Nonetheless, now it’s an international news story. The customer’s place of work, a hair salon, has been deluged with complaints and felt the need to put out a statement distancing itself from her. She has deleted her Facebook page, which is probably a good idea for pretty much anybody. (I took down my page for a year or so and then recently put it back up for professional reasons, but I don’t have to like it. Up yours, Zuckerberg.)
Sure, my initial reaction was the same as everybody else’s: “Who the hell does this b!+¢# think she is? Get her!”
But my secondary reaction was: “Hold on. Why do we need to get her?”
I’m not going to defend this woman’s thoughtlessness and sense of entitlement, and I sympathize with anyone in the service industry who has to put up with her. But so what? She said a really stupid thing one night. Is that really worth hounding her into hiding? Should it follow her around for the rest of her life?
I keep meaning to read Jon Ronson’s book So You’ve Been Publicly Shamed, which is about precisely this phenomenon. Here’s the publisher’s summation of a modern-day shaming campaign:
It has become such a big part of our lives it has begun to feel weird and empty when there isn’t anyone to be furious about.
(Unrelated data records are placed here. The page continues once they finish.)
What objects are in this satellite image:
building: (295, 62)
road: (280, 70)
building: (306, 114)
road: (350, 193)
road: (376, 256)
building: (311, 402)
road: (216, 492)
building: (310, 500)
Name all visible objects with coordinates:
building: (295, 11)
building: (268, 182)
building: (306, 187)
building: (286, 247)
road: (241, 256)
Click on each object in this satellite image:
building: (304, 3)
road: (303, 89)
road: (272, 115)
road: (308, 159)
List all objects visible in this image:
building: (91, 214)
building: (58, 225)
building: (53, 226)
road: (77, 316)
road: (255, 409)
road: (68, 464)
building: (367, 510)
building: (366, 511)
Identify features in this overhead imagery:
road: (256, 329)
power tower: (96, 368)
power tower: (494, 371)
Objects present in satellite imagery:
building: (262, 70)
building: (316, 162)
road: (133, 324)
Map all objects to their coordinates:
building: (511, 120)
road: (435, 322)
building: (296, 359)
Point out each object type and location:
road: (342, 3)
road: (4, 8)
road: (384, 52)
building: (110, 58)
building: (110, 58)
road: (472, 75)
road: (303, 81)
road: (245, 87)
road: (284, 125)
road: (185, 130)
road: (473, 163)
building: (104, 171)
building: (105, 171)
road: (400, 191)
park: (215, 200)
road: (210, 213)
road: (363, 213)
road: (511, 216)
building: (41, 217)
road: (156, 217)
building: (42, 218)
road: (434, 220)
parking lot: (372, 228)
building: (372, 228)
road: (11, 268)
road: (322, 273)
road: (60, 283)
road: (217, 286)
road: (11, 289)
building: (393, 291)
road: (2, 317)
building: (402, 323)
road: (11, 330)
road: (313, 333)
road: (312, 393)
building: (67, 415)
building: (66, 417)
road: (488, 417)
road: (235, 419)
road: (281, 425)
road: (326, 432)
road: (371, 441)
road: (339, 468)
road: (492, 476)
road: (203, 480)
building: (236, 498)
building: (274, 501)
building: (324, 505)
Whole careers are being ruined by one mistake. A transgression is revealed. Our collective outrage at it has the force of a hurricane. Then we all quickly forget about it and move on to the next one, and it doesn’t cross our minds to wonder if the shamed person is okay or in ruins. What’s it doing to them? What’s it doing to us?
Nothing good. Who needs Big Brother keeping us in line when we already have a million Little Sisters?
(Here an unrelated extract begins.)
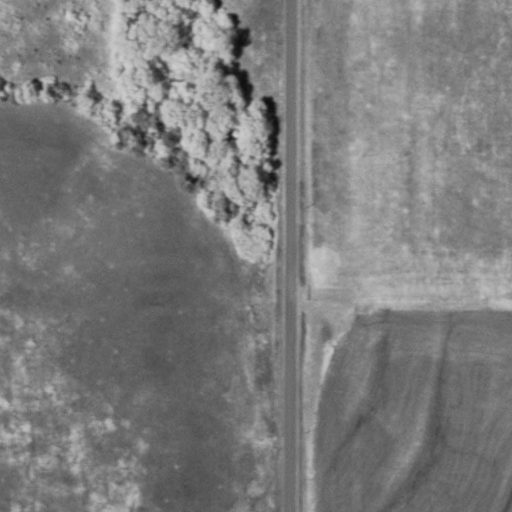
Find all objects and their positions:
road: (291, 256)
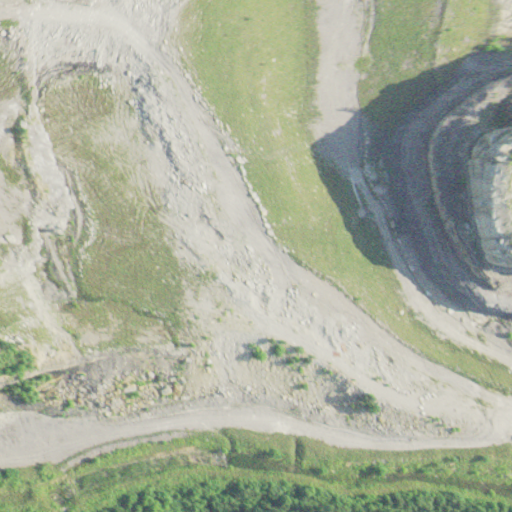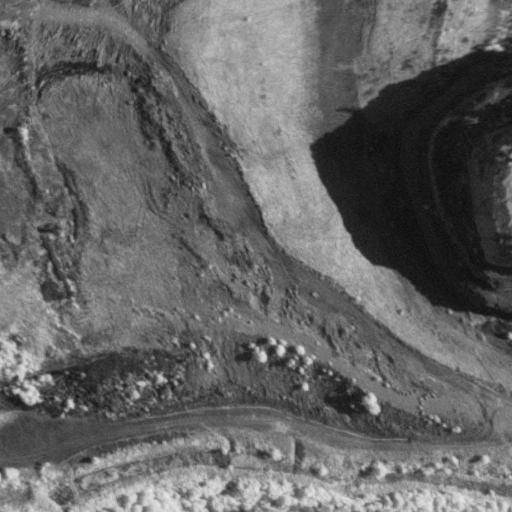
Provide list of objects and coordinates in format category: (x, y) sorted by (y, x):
quarry: (254, 249)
Meanwhile, the heart-attack victim is in the critical care unit of IU Methodist Hospital, and her family has set up a GoFundMe page for her medical expenses. If you really feel the need for some social justice, instead of piling on somebody you’ve never met who said something dumb and thoughtless on the Internet, how about using the Internet to directly help the woman you feel the impulse to defend?
See? Just there? I tried to shame you for shaming someone else. It never ends.